Zu erledigende Aufgaben:
1. Gib aus dem Artikel über den Freispruch Seseljs den Abschnitt von "Die Anklage hatte" bis "verantwortlich zu sein." wortgetreu aus.
2. Bitte führe den Artikel über den Freispruch Seseljs im Anschluss an seinen letzten Satz weiter.

Ausgangstext:
══════

NZZ, 31.3.2016:
Empört in Kroatien und Bosnien,
überrascht in Serbien: So hat die Öffentlichkeit auf den Freispruch des
serbischen Ultranationalisten Vojislav Seselj reagiert. Die Anklage
hatte 28 Jahre Gefängnis für begangene Verbrechen gegen die Menschlichkeit und Kriegsverbrechen verlangt.
Die
kroatische Regierung verhängte eine lebenslange Einreisesperre: Seselj
sei eine Gefahr für die öffentliche Ordnung. Regierungschef Tihomir
Oreskovic bezeichnete das Urteil als Schande. Dass Seselj laufen
gelassen werde, sei schlicht «unglaublich», sagte der Vorsitzende des
bosnischen Ministerrats, Denis Zvizdevic. Auch Opferverbände äusserten
sich entsetzt. In Serbien war die offizielle Reaktion verhalten.
Präsident Tomislav Nikolic sagte lakonisch, er sei «indifferent».
Nikolic war jahrelang Weggefährte Seseljs, bevor er sich 2008 von ihm
trennte.
Ministerpräsident
Aleksandar Vucic, der abtrünnige Zögling von Seselj, schwieg am Tag des
Urteils. Menschenrechtsaktivisten in Serbien kritisierten die
Urteilsbegründung, die bis in die Wortwahl Seseljs Sicht der Dinge
übernehme. Der Freispruch, so die Juristin Natasa Kandic, werde die
Revision nicht überleben. Aus Moskau gratulierte Vizeministerpräsident
Dmitry Rogozin «seinem Freund» zum Urteil.
Seselj
selber feierte mit Anhängern in der Parteizentrale. Er war 2014 zur
Krebsbehandlung vorläufig aus der Haft entlassen worden. Er lobte die
Professionalität der Richter des Tribunals, das er üblicherweise als
Instrument westlicher Hegemonie bezeichnet. Er werde für seine
12-jährige Haft in Scheveningen eine Genugtuung von ebenso vielen
Millionen Euro verlangen und das Geld seiner Partei geben. Diese führt
seit dem Abgang von Vucic und Nikolic ein Schattendasein.
Mit
dem Richterspruch geht ein pannenreicher 13-jähriger Prozess zu Ende.
Die Anklage hatte dem 62-Jährigen vorgeworfen, an einer «gemeinsamen
kriminellen Unternehmung» beteiligt gewesen und für Kriegsverbrechen in
Bosnien, Kroatien und der Vojvodina verantwortlich zu sein.
Freiwilligenverbände hätten unter seiner Anleitung gemordet und
gefoltert. Zudem habe Seselj mit seinen Hetzreden zur Ermordung und
Vertreibung von Bosniaken (Muslimen) und Kroaten aufgerufen.

══════

Auszüge der Daten:
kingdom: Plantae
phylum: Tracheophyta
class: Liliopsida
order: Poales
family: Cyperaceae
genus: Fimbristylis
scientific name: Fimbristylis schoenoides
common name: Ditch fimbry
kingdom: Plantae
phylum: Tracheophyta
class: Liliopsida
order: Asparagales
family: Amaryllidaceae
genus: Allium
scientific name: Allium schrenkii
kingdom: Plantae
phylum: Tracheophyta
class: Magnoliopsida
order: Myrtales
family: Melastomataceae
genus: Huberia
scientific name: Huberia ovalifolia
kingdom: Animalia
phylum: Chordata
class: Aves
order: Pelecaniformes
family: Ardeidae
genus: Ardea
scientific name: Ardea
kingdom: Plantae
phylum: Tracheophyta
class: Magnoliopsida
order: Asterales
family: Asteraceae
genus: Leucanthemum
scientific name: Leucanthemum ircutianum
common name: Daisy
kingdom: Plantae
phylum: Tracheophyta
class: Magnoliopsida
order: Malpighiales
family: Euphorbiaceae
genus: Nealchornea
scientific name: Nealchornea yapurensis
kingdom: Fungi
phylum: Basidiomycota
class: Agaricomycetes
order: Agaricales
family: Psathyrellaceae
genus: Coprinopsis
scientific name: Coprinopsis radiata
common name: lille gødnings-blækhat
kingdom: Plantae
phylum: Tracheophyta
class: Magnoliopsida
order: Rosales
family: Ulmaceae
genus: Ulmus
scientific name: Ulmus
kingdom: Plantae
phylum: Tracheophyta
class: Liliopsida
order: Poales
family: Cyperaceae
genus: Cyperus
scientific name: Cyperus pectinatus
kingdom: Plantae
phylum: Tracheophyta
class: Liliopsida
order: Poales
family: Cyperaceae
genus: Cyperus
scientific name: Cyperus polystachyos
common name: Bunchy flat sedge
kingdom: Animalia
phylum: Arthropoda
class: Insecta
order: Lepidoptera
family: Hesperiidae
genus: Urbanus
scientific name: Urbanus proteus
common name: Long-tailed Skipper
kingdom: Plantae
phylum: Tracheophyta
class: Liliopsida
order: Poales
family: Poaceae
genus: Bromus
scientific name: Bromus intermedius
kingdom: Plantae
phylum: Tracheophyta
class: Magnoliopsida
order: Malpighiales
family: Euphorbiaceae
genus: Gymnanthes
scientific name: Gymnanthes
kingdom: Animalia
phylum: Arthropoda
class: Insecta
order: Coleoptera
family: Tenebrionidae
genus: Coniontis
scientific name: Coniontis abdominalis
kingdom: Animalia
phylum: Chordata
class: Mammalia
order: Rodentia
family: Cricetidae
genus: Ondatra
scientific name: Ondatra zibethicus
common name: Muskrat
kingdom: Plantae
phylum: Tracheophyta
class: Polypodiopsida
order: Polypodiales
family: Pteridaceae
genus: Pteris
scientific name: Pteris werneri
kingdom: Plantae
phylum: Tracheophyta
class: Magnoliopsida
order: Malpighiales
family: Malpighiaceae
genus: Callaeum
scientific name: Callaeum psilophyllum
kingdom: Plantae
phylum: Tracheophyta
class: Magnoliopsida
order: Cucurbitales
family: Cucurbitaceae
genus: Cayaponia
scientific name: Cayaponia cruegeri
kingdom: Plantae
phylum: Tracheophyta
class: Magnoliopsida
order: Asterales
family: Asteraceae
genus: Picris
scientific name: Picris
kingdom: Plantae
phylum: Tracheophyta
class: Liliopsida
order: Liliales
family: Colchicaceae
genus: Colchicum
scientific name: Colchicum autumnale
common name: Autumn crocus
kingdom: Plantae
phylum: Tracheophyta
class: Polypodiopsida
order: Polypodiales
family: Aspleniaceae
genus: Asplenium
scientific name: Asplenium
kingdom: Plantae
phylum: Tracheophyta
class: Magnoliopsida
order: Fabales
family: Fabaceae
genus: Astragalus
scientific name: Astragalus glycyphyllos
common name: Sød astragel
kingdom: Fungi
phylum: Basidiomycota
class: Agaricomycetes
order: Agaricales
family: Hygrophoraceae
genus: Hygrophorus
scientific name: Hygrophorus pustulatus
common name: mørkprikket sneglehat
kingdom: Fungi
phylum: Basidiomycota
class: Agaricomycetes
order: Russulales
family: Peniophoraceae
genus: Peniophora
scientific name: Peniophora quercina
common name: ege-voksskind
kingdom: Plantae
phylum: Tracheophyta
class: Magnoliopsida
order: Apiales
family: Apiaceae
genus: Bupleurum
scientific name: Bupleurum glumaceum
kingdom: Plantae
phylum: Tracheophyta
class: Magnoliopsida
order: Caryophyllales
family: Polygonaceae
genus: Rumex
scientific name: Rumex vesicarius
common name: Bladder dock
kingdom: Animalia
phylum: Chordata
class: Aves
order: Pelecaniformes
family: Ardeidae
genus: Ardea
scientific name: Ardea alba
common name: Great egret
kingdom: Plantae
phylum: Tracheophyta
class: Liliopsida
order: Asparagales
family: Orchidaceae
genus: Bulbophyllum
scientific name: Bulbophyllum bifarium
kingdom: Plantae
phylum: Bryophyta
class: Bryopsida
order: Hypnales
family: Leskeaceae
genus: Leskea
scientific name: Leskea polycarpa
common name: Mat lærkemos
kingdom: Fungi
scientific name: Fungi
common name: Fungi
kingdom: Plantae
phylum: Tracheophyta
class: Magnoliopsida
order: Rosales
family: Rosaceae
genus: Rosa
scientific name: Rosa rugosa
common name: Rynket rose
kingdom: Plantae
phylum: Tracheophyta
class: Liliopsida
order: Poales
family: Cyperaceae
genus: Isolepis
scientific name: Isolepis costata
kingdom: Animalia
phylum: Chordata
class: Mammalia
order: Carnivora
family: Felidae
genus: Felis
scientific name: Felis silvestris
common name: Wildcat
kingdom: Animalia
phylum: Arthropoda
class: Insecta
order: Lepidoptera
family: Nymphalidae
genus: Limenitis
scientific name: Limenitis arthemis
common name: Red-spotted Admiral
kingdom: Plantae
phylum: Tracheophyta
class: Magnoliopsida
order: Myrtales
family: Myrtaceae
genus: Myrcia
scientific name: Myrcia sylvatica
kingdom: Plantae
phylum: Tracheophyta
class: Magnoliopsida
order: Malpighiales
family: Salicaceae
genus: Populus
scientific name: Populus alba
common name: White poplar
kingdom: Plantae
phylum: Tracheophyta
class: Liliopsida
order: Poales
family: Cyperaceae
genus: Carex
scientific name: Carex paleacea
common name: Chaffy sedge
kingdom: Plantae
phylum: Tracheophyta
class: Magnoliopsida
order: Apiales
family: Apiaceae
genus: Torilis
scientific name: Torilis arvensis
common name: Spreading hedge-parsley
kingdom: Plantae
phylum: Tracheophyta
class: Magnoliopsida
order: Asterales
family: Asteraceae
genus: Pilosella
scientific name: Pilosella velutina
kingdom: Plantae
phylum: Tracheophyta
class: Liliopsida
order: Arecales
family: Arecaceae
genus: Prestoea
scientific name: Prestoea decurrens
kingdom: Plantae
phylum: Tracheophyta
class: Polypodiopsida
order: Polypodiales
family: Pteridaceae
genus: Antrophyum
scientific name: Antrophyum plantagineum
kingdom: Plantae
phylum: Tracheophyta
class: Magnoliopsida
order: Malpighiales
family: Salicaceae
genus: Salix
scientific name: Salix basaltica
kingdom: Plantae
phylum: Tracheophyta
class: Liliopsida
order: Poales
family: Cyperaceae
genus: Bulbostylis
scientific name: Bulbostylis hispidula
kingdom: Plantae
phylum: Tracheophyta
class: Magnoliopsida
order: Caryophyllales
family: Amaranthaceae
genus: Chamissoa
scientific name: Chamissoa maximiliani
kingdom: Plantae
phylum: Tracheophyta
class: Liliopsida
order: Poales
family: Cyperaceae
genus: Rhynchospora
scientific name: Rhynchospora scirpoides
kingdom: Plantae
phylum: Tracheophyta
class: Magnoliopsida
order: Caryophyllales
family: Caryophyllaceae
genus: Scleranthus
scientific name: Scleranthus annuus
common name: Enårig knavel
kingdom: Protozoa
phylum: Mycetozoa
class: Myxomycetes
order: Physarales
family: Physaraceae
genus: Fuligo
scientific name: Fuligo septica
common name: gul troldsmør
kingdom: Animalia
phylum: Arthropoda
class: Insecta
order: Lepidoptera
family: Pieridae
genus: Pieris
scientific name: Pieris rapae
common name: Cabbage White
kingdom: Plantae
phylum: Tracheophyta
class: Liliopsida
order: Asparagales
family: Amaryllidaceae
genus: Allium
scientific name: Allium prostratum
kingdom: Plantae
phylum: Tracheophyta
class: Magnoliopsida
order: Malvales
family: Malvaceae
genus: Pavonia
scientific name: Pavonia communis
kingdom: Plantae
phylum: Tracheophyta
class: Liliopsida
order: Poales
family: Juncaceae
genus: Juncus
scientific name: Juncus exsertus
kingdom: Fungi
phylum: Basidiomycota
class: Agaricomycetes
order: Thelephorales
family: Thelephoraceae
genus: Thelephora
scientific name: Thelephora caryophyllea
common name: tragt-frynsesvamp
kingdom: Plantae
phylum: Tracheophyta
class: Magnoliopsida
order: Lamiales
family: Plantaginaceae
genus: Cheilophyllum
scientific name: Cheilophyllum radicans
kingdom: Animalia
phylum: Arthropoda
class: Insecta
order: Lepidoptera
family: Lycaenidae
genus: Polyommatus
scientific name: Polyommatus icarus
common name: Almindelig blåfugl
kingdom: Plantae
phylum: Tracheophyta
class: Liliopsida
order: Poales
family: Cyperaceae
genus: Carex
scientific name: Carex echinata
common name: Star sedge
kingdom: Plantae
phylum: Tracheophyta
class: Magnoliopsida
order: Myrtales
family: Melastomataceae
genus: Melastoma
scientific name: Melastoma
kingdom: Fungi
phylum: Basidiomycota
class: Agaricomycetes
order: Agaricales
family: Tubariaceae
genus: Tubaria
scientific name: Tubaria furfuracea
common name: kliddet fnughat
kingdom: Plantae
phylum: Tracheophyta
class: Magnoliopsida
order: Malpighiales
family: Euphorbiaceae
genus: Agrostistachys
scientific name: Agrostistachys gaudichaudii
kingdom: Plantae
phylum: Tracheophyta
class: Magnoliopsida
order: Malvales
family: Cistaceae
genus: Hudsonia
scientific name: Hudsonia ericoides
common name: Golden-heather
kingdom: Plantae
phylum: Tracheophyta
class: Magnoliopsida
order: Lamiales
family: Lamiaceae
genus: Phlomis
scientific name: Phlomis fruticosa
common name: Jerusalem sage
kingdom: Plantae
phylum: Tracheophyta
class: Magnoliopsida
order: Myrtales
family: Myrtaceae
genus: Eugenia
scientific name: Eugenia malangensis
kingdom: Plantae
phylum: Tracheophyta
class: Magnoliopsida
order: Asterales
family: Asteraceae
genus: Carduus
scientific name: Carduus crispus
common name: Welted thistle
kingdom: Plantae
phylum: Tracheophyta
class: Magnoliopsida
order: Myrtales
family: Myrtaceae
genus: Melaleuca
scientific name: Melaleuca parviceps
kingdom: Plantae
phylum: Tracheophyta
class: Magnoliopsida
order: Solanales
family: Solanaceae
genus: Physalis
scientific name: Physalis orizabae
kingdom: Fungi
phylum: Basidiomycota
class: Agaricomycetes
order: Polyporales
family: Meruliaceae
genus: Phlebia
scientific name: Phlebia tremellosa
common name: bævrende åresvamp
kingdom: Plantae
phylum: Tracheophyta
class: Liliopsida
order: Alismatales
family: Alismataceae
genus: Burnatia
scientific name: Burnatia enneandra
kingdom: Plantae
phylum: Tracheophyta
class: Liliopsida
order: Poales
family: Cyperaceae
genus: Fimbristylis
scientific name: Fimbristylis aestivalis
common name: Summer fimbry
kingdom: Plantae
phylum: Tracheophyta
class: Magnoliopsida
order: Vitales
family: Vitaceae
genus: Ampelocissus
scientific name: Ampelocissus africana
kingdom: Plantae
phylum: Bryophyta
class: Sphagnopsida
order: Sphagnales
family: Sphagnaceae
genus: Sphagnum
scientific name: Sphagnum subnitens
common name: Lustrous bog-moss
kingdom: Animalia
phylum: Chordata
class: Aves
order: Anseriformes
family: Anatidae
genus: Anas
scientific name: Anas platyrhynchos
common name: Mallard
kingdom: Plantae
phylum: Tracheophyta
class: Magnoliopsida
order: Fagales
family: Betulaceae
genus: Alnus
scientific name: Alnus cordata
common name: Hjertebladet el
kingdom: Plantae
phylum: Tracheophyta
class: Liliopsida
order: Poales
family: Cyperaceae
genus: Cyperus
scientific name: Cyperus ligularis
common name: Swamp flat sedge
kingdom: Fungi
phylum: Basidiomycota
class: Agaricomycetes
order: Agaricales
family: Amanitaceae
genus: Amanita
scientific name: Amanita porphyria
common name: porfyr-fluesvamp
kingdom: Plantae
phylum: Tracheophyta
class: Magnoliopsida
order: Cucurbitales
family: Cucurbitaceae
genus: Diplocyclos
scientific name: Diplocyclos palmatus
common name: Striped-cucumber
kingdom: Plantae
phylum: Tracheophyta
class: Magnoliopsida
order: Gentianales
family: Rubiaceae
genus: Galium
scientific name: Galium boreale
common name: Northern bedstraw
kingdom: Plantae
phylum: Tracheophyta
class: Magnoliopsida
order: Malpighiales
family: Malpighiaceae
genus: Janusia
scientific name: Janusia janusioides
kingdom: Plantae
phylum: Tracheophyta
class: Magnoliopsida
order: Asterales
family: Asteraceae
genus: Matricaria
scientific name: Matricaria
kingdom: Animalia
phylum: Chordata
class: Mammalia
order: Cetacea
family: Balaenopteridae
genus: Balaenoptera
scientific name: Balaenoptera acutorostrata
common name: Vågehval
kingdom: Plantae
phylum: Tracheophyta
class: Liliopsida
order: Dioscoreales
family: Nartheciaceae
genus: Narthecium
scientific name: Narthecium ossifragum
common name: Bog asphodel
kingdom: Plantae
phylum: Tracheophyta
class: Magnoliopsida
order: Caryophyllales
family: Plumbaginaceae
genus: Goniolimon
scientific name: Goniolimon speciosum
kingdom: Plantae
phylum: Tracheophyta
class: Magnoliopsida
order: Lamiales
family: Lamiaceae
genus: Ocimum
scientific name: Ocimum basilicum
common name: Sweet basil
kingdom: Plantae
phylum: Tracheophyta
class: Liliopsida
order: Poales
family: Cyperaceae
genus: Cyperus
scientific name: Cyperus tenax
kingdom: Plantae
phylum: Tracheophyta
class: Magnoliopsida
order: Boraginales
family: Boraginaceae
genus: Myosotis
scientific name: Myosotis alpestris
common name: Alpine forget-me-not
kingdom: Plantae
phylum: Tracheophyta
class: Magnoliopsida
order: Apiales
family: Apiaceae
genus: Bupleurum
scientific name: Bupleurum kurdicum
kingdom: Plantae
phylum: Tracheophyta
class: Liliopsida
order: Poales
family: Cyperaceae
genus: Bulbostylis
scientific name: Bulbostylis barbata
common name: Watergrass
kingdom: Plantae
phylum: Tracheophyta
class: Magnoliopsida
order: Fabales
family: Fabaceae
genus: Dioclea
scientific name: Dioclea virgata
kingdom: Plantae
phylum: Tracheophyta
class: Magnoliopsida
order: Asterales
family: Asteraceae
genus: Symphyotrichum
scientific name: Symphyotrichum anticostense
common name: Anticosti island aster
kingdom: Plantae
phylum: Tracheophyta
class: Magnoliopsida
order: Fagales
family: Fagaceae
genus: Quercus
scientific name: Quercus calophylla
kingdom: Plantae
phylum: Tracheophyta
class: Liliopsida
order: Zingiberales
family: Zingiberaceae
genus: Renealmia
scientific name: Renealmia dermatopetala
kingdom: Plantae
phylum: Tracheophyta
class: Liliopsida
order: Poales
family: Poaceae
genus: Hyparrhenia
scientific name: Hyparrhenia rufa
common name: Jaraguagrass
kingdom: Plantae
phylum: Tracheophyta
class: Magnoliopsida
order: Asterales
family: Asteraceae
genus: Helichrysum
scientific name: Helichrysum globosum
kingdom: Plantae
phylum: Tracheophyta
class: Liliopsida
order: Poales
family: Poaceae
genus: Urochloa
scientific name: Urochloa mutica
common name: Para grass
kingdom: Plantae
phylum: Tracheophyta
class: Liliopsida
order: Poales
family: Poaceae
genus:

══════

Lösungen je Aufgabe:
1.
Die Anklage hatte dem 62-Jährigen vorgeworfen, an einer «gemeinsamen
kriminellen Unternehmung» beteiligt gewesen und für Kriegsverbrechen in
Bosnien, Kroatien und der Vojvodina verantwortlich zu sein.

2.
Das Gericht kam zu andern Schlüssen.
Es zerzauste die Anklageschrift komplett und kritisierte sie als
unpräzise, und «maximalistisch». Die Ankläger hätten den historischen
Kontext des auseinanderbrechenden Staates Jugoslawien ausgeblendet.
Seseljs Projekt, alle Serben in einem Staat zu sammeln, sei nicht per se
kriminell. Aus der Propagierung dieser Idee lasse sich keine direkte
Verantwortung für Kriegsverbrechen ableiten. Zumal, weil Seseljs
Freiwilligenverbände in andere Formationen eingegliedert worden seien,
in denen der Angeklagte keine Kommandogewalt gehabt habe.
Am
überraschendsten ist der Freispruch in Bezug auf die Aufrufe zur
Gewaltanwendung. Seselj hatte 1991 in einer Rede während der Belagerung
des kroatischen Vukovar gesagt, kein «Ustascha», ein Schimpfwort für
Kroaten, werde diese Stadt lebend verlassen. Aus solchen Äusserungen, so
das Gericht, könne eine direkte Mitschuld an begangenen Verbrechen
nicht abgeleitet werden. Während bekannt war, dass die Anklage in vielen
Punkten auf schwachen Füssen stand, waren viele Beobachter davon
ausgegangen, dass Seseljs masslose Hetzreden strafbar seien.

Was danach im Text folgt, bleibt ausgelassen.